PROVIDED RECORDS:
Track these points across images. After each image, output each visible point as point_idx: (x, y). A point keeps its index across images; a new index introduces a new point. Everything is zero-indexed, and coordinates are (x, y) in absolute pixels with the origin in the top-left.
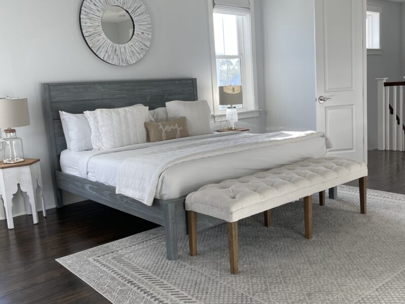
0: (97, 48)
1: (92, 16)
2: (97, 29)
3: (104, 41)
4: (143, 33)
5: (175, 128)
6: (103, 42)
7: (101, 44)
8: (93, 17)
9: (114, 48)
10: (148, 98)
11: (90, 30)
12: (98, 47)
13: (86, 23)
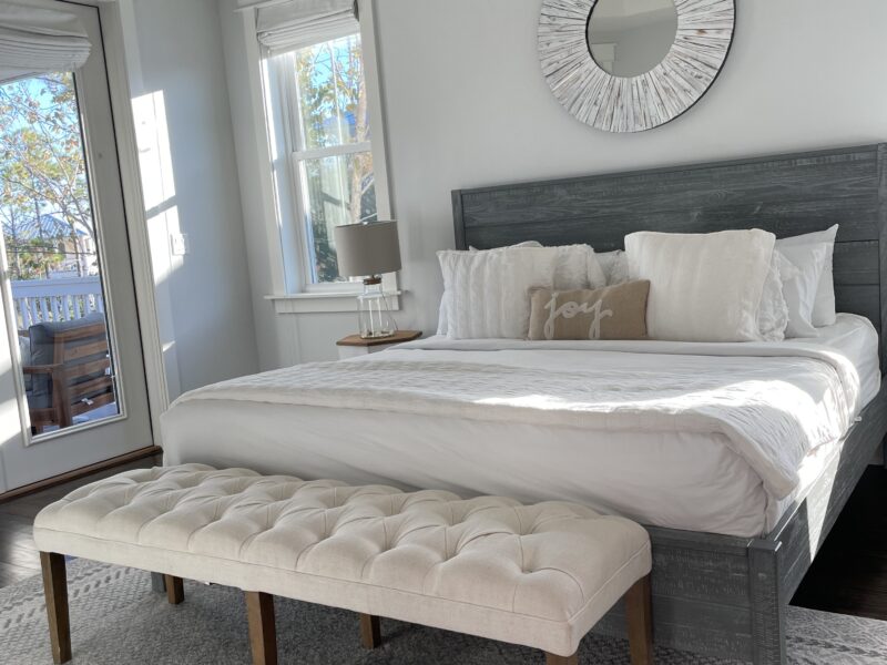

WORK ITEM: As you output the material, omit the pictures but alter nothing else.

RESULT OF THIS EXERCISE:
Track these points across images. After each image, output each visible point as point_idx: (x, y). A point keeps its index across images; a new index introduces a new point. Everything is zero-indexed, and coordinates are (x, y) in absolute pixels with the origin in the top-left.
0: (97, 48)
1: (92, 16)
2: (97, 29)
3: (104, 41)
4: (143, 33)
5: (175, 128)
6: (103, 42)
7: (101, 44)
8: (93, 17)
9: (114, 48)
10: (148, 98)
11: (90, 30)
12: (98, 47)
13: (86, 23)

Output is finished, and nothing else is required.